What to do: Nothing but the lines from the first line of the entries through the line with "que light) con" should appear in the answer, transcribed exactly and free of pictures.

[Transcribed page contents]
——————
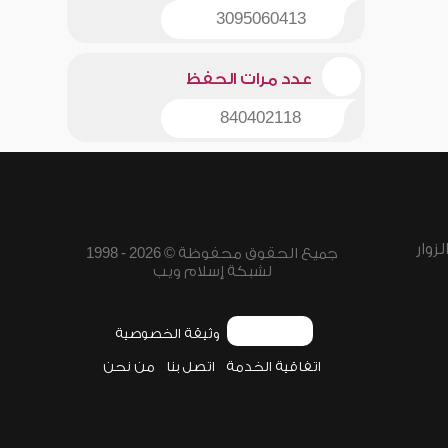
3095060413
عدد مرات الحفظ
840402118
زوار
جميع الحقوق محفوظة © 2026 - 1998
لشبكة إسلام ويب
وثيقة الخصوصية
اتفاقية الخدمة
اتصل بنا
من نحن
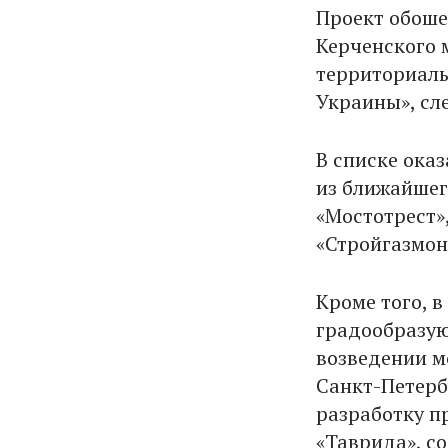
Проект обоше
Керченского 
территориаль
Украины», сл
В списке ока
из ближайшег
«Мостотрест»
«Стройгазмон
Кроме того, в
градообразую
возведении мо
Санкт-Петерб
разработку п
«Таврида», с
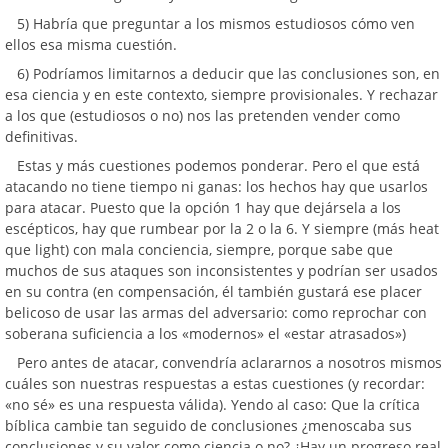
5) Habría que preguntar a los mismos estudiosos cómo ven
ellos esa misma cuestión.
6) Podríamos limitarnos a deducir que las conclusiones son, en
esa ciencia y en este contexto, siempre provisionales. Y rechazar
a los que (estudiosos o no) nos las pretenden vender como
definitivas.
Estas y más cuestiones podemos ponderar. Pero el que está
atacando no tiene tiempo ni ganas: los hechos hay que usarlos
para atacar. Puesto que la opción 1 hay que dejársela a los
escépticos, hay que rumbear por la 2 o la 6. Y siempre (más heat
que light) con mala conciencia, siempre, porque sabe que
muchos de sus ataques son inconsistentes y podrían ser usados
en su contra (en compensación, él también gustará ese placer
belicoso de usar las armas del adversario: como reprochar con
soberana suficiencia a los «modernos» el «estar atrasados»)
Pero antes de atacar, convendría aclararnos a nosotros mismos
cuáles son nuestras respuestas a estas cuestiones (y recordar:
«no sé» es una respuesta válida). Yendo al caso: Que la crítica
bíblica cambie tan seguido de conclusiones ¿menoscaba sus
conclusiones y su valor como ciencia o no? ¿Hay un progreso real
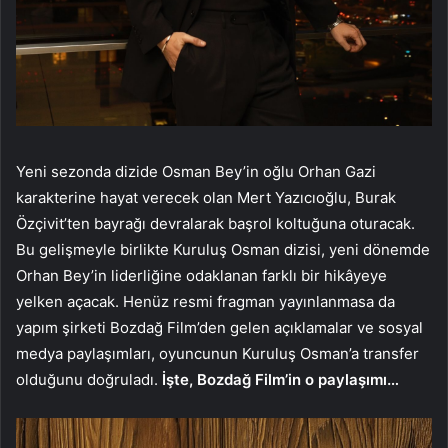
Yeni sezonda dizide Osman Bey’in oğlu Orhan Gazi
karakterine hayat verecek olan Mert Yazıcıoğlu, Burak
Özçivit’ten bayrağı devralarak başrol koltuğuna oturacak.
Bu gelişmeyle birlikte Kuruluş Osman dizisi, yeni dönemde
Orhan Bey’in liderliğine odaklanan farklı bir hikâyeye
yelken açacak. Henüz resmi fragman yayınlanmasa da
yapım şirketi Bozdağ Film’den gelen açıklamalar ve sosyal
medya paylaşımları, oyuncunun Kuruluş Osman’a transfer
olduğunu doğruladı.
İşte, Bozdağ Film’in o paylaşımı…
——————
Written response:
3095060413
عدد مرات الحفظ
840402118
زوار
جميع الحقوق محفوظة © 2026 - 1998
لشبكة إسلام ويب
وثيقة الخصوصية
اتفاقية الخدمة
اتصل بنا
من نحن
Проект обоше
Керченского 
территориаль
Украины», сл
В списке ока
из ближайшег
«Мостотрест»
«Стройгазмон
Кроме того, в
градообразую
возведении мо
Санкт-Петерб
разработку п
«Таврида», с
5) Habría que preguntar a los mismos estudiosos cómo ven
ellos esa misma cuestión.
6) Podríamos limitarnos a deducir que las conclusiones son, en
esa ciencia y en este contexto, siempre provisionales. Y rechazar
a los que (estudiosos o no) nos las pretenden vender como
definitivas.
Estas y más cuestiones podemos ponderar. Pero el que está
atacando no tiene tiempo ni ganas: los hechos hay que usarlos
para atacar. Puesto que la opción 1 hay que dejársela a los
escépticos, hay que rumbear por la 2 o la 6. Y siempre (más heat
que light) con mala conciencia, siempre, porque sabe que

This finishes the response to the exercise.